University of South Florida professor Eric Buhi spent years researching the sexual risks to young people who met through the Internet. But as the results came in, he began to see it wasn't the threat that people thought it was.
Surveys of local university students showed him that in relationships, the Internet may be like a telephone, "just another mechanism for meeting people," he said.
And that led to his latest study of how digital technology can help young people make better choices.
He and a group of student helpers are using USF to pilot test their "BtC" campaign.
They recently handed out fliers and T-shirts and wrote messages in chalk on the sidewalk near the Marshall Student Center asking students to "Think… Beyond the Condom" and text 99222.
They're trying to call attention to alternative methods of birth control through mobile phone text messages, Facebook and a Web page.
Buhi said it's the first research study he knows of that uses text messaging and other social media to deliver information about contraceptives to college students.
"Social media is so embraced by young people, and we're trying to use that technology to promote things that work in public health," he said.
Buhi, an assistant professor in USF's College of Public Health, has spent his research career studying the sexual health and behavior of young people, focusing largely on the Internet and the threats it may, or may not, pose.
"Young people are there every day living their lives on Facebook and other places," he said. "We have a good idea of what dating is, as researchers, but we don't really understand the online context and how relationships are formed there."
Last month, Buhi received the Guttmacher Institute's Darroch Award, which recognizes emerging leaders in sexual and reproductive health research.
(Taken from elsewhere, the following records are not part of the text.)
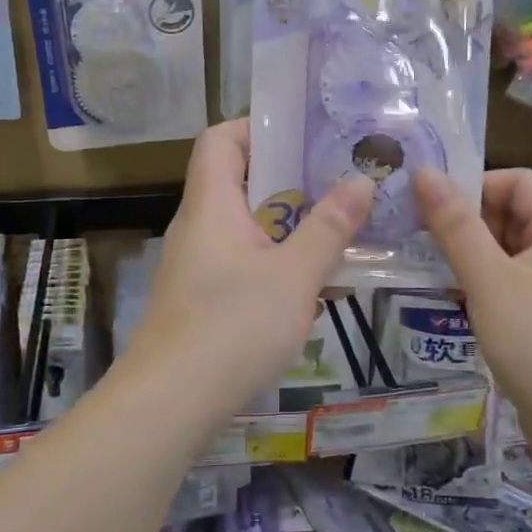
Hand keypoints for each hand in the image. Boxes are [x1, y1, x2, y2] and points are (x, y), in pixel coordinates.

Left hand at [124, 120, 372, 415]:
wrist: (169, 405)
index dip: (257, 126)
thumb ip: (329, 227)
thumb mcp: (294, 275)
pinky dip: (278, 262)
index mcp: (212, 204)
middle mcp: (199, 226)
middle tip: (341, 180)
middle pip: (239, 181)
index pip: (220, 139)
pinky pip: (244, 263)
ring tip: (341, 229)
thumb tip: (361, 180)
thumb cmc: (232, 327)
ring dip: (291, 225)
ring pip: (248, 227)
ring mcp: (197, 265)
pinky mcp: (202, 300)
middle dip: (291, 179)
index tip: (305, 133)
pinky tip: (316, 286)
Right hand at [413, 167, 531, 450]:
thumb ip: (454, 225)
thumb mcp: (488, 279)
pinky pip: (522, 283)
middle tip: (428, 246)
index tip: (434, 212)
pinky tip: (465, 304)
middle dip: (470, 225)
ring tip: (439, 275)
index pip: (517, 181)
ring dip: (476, 256)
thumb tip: (423, 173)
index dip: (474, 187)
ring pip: (515, 251)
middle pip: (516, 214)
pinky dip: (491, 284)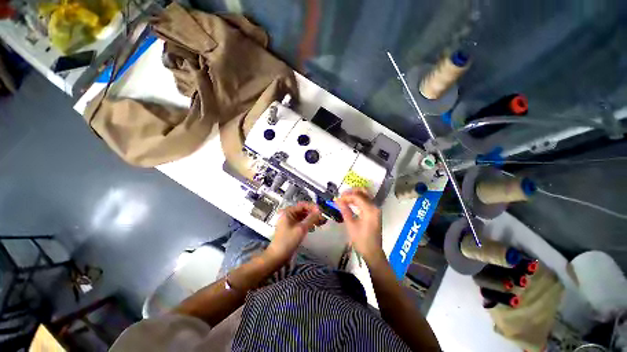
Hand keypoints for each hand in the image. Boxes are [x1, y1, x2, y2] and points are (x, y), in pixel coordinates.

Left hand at [266, 202, 322, 261]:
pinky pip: (301, 222)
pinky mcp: (292, 228)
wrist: (278, 256)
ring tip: (320, 223)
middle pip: (303, 210)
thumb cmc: (288, 241)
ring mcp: (290, 221)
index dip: (313, 207)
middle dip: (313, 213)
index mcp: (288, 212)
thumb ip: (311, 218)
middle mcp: (288, 214)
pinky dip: (308, 223)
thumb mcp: (301, 229)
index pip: (303, 205)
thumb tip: (319, 211)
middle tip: (323, 218)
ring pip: (303, 216)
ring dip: (312, 218)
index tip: (321, 212)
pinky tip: (314, 227)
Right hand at [336, 188, 383, 261]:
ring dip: (355, 195)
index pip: (357, 196)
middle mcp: (375, 206)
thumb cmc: (361, 240)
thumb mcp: (351, 225)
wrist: (372, 252)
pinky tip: (351, 203)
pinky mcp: (375, 212)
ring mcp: (376, 209)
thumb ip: (345, 210)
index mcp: (370, 210)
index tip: (337, 199)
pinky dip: (358, 199)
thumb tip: (337, 200)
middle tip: (341, 196)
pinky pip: (366, 201)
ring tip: (344, 199)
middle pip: (363, 192)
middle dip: (351, 192)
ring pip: (365, 195)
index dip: (346, 196)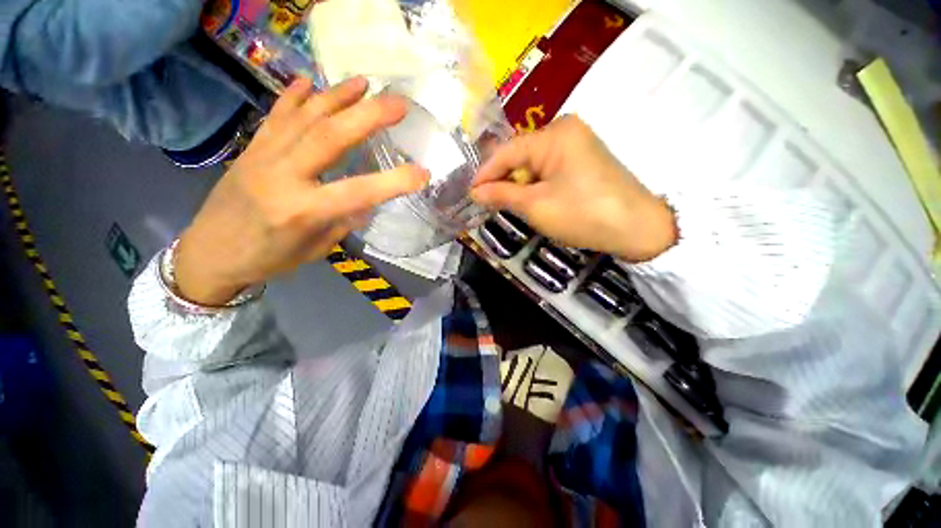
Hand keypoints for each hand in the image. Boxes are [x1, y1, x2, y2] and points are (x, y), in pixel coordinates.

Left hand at [174, 77, 428, 305]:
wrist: (209, 253)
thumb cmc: (268, 259)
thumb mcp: (316, 249)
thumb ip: (343, 221)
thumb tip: (366, 202)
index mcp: (303, 211)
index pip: (359, 192)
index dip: (395, 181)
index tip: (423, 172)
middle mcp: (283, 176)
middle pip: (330, 137)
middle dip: (368, 115)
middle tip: (398, 103)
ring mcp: (263, 156)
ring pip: (305, 117)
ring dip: (337, 96)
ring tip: (364, 83)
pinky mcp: (251, 148)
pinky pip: (276, 116)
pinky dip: (295, 97)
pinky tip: (310, 82)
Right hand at [471, 115, 675, 261]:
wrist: (637, 228)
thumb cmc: (583, 214)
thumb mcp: (536, 206)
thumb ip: (502, 195)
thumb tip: (474, 192)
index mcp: (553, 134)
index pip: (507, 151)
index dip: (485, 173)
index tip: (469, 193)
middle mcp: (564, 130)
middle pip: (520, 155)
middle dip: (501, 179)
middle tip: (484, 201)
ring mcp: (576, 144)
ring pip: (533, 164)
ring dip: (517, 184)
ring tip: (503, 203)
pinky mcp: (582, 159)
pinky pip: (548, 169)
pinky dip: (534, 185)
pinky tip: (527, 199)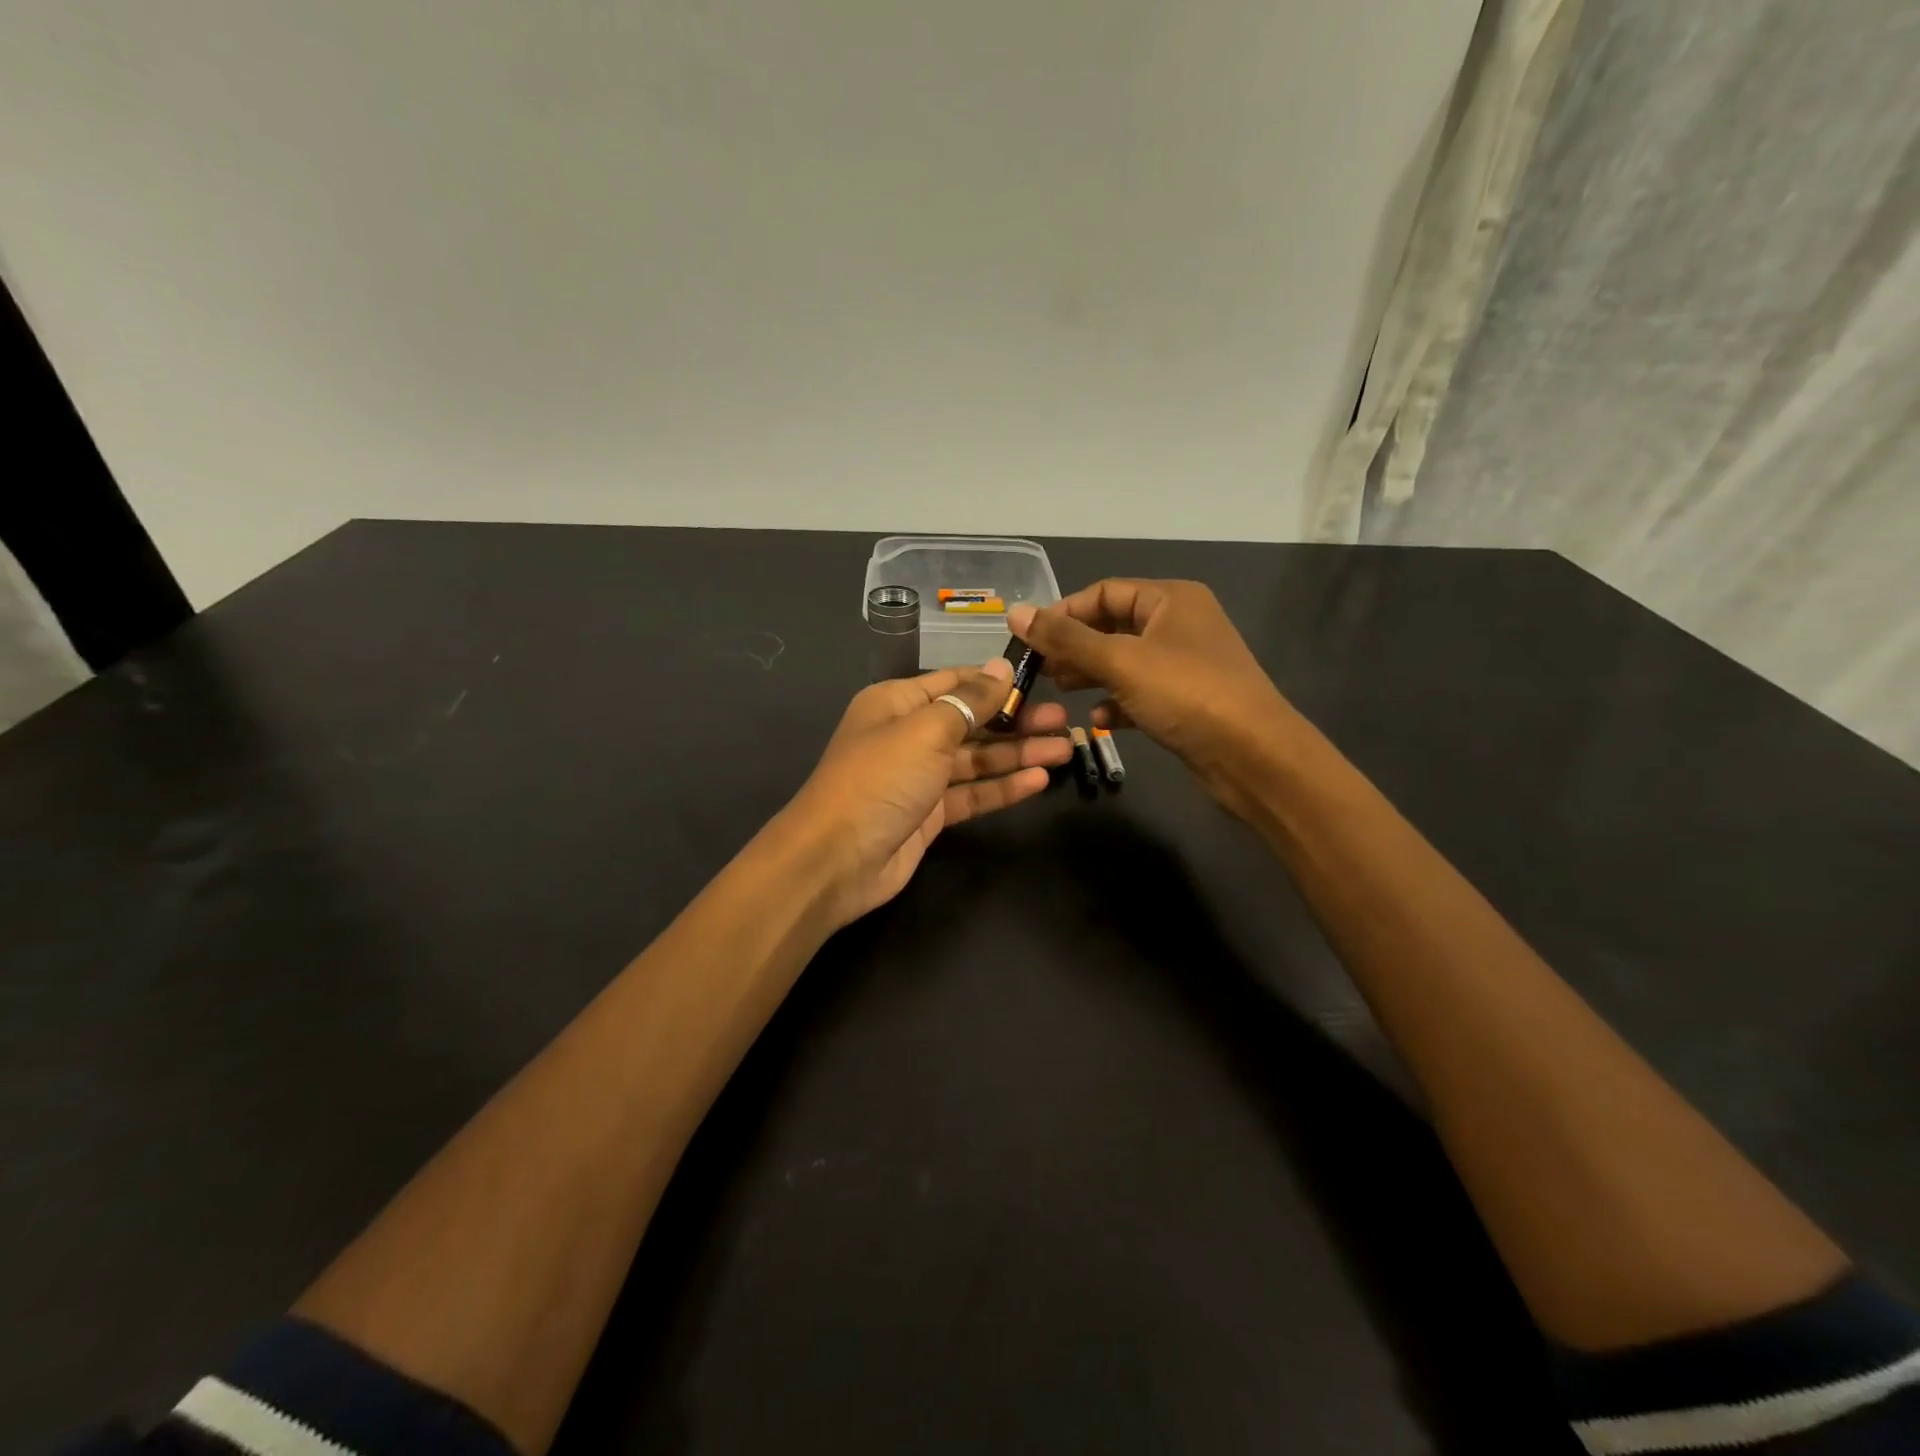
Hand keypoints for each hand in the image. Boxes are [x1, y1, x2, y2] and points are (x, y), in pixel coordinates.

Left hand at [780, 659, 1071, 929]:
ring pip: (976, 760)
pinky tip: (1039, 781)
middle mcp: (908, 735)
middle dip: (1015, 720)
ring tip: (1065, 749)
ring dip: (1017, 754)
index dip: (996, 681)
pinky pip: (972, 794)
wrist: (835, 861)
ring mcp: (919, 778)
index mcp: (897, 703)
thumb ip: (969, 701)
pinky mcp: (929, 815)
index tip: (1040, 680)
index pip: (955, 682)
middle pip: (970, 721)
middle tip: (1064, 720)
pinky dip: (1003, 788)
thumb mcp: (926, 731)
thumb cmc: (879, 780)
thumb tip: (1000, 668)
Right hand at [1008, 581, 1291, 820]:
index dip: (1064, 612)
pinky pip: (1142, 693)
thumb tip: (1016, 613)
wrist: (1253, 756)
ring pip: (1125, 662)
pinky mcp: (1188, 701)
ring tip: (1058, 692)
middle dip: (1075, 647)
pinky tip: (1098, 721)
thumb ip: (1066, 639)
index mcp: (1171, 599)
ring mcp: (1186, 665)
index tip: (1029, 639)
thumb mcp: (1120, 662)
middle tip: (1039, 670)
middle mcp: (1180, 625)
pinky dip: (1118, 703)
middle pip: (1113, 627)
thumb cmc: (1186, 694)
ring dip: (1091, 675)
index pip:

It comes with a $2,500 award. Guttmacher is a nonprofit group that promotes research into reproductive health and rights.
Guttmacher's Lawrence Finer said that Buhi was a national leader in research on the reproductive health and behavior of young people.
One study, to be published in December in the journal Sexually Transmitted Diseases, is based on surveys of more than 2,000 USF and the University of Florida students.
The students were asked about the number of sexual partners they have had and if they had contracted a sexually transmitted disease or become unintentionally pregnant.
And they were divided into three categories based on whether they had met their sexual partners offline only, online only or both offline and online.
The major question was: "Is the Internet a risky environment for young people?" said Buhi, one of several researchers on the project.
And the answer was, apparently not.
The students who had met their partners exclusively online seemed to be at no greater risk than the other two groups.
The students with the worst "sexual health profile," as Buhi described it, were those who had met their partners both off and online. That, he speculated, could have been the result of the respondents' personal choices, not the technology they used.
So why not use the technology to help young people make better choices, he thought.
"We want to be able to intervene at some time, especially online, to promote positive sexual health," he said.
That's the idea behind the BtC campaign that started last week at USF, which is funded by the National Campaign to Prevent Teen and Unplanned Pregnancy.
Guttmacher research shows that 64 percent of pregnancies among women between the ages of 20 and 24 are unintended.
The goal of the BtC project is to show young women that there are more reliable forms of birth control than condoms and the pill. Known generally as LARCs, long-acting, reversible contraceptives, they include the IUD, vaginal rings and patches.
"Our team got really creative" planning the project, Buhi said.
It starts with mobile text messages for students who text in a request for information. The question-and-answer-form series of texts briefly explains the project and elicits information from the students concerning the type of birth control they use.
Then it leads them to a website where they can get more information about several LARC methods, including videos recorded on campus, and find local providers.
Master's student Natalie Rella developed the script about the IUD, working with faculty and other students. And she built the database of LARC providers. "This project is very tech-savvy, very innovative," she said.
Not only are Buhi and his research team gathering information, they're also able to track the participants' responses as they move through the texts to the videos and the provider database.
"It is really exciting," said Rella, who handed out fliers and talked to students about the project on campus last week.
"It's exciting especially when you see them with their phones and texting in right away."